EXPERIMENTAL EMBODIMENTS
[0096] Various experimental embodiments were directed to designing different nucleic acid plasmid vectors, sometimes herein referred to as vectors for ease of reference and which can include the previously described nucleic acid constructs or a portion thereof, such as a DNA or mRNA construct. The vectors include a rare-cutting endonuclease and a detectable label. Specific experiments were designed to show the addition of a detectable label to the plasmid vectors, sorting of transformed protoplasts using FACS, identification and sorting of cells via a detectable label and using FACs, and genetic editing by the plasmid vectors that include the rare-cutting endonuclease and the detectable label. A number of experiments conducted are described herein.
[0097] An experiment was conducted to illustrate different nucleic acid vector designs. The different vectors are shown below in Table 1. The nucleic acid constructs in Table 1 include DNA constructs. However, as may be appreciated, the various DNA vectors can be transcribed to form an mRNA construct using the above-described in-vitro transcription techniques. The constructs include TALEN nucleic acid constructs.

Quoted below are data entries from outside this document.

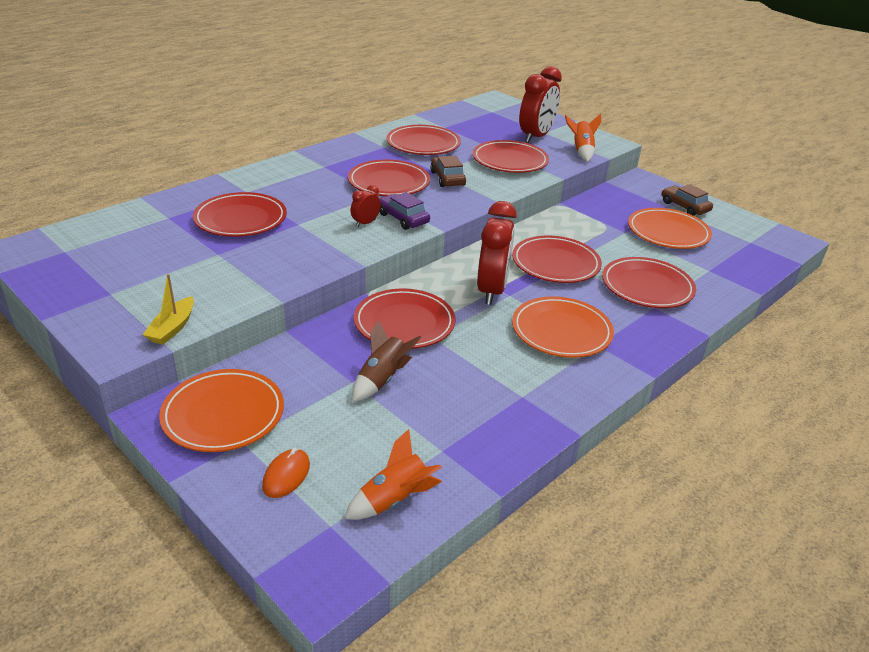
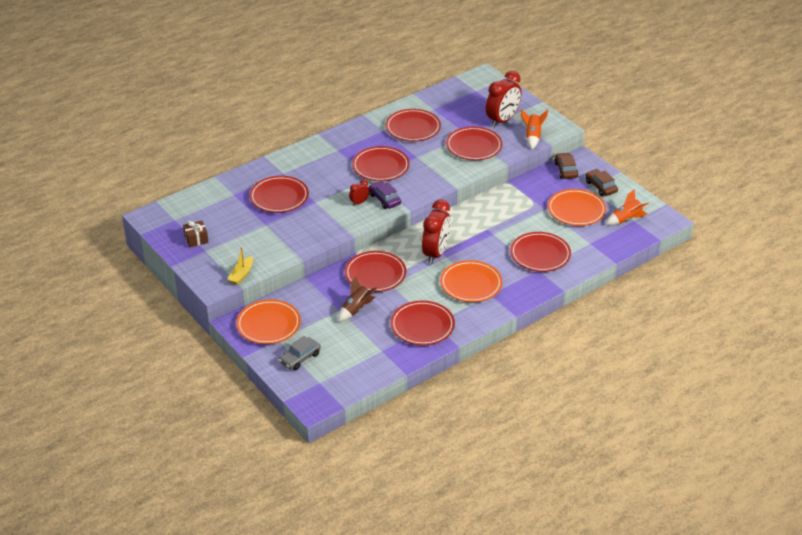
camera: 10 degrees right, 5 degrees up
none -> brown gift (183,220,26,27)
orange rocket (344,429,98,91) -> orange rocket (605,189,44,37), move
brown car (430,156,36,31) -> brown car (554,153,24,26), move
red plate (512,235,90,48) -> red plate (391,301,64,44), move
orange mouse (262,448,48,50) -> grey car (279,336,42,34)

[0098] Table 1. Constructs
[0099] The constructs in Table 1 that were generated in the experimental embodiments are described in detail below. The vectors pCLS3 and pCLS4 are vectors that were generated and that include a TALEN that targets the gene BnFAD2 and which are tethered to fluorescent proteins. Vector pCLS3 includes a promoter NosPro, a fluorescent protein YEP, a linker sequence 2xGGGGS, and a LHT tethered to the YEP and that targets the gene BnFAD2. Vector pCLS4 includes a promoter NosPro, a fluorescent protein RFP, a linker sequence 2xGGGGS, and a RHT tethered to the YEP and that targets the gene BnFAD2. The vectors pCLS3 and pCLS4 are complete TALEN constructs. In experimental embodiments, vectors pCLS3 and pCLS4 were used to demonstrate TALEN activity for a TALEN-Fluorescent fusion protein. Vectors pCLS14 and pCLS15 are vectors that were generated and that can be used for in-vitro transcription to generate an mRNA construct encoding a TALEN-fluorescent fusion protein. Vector pCLS14 includes a promoter T7, a 5’ UTR, a fluorescent protein YEP, a linker sequence 2xGGGGS, a LHT tethered to the YFP and that targets the gene BnFAD2, a 3’ UTR, and a poly-A tail. Vector pCLS15 includes a promoter T7, a 5’ UTR, a fluorescent protein RFP, a linker sequence 2xGGGGS, a RHT tethered to the RFP and that targets the gene BnFAD2, a 3’ UTR, and a poly-A tail. Vectors pCLS16 and pCLS17 were generated and used as controls in various experimental embodiments. Vector pCLS16 includes a promoter NosPro and a LHT that targets the gene BnFAD2. Vector pCLS17 includes a promoter NosPro and a RHT that targets the gene BnFAD2.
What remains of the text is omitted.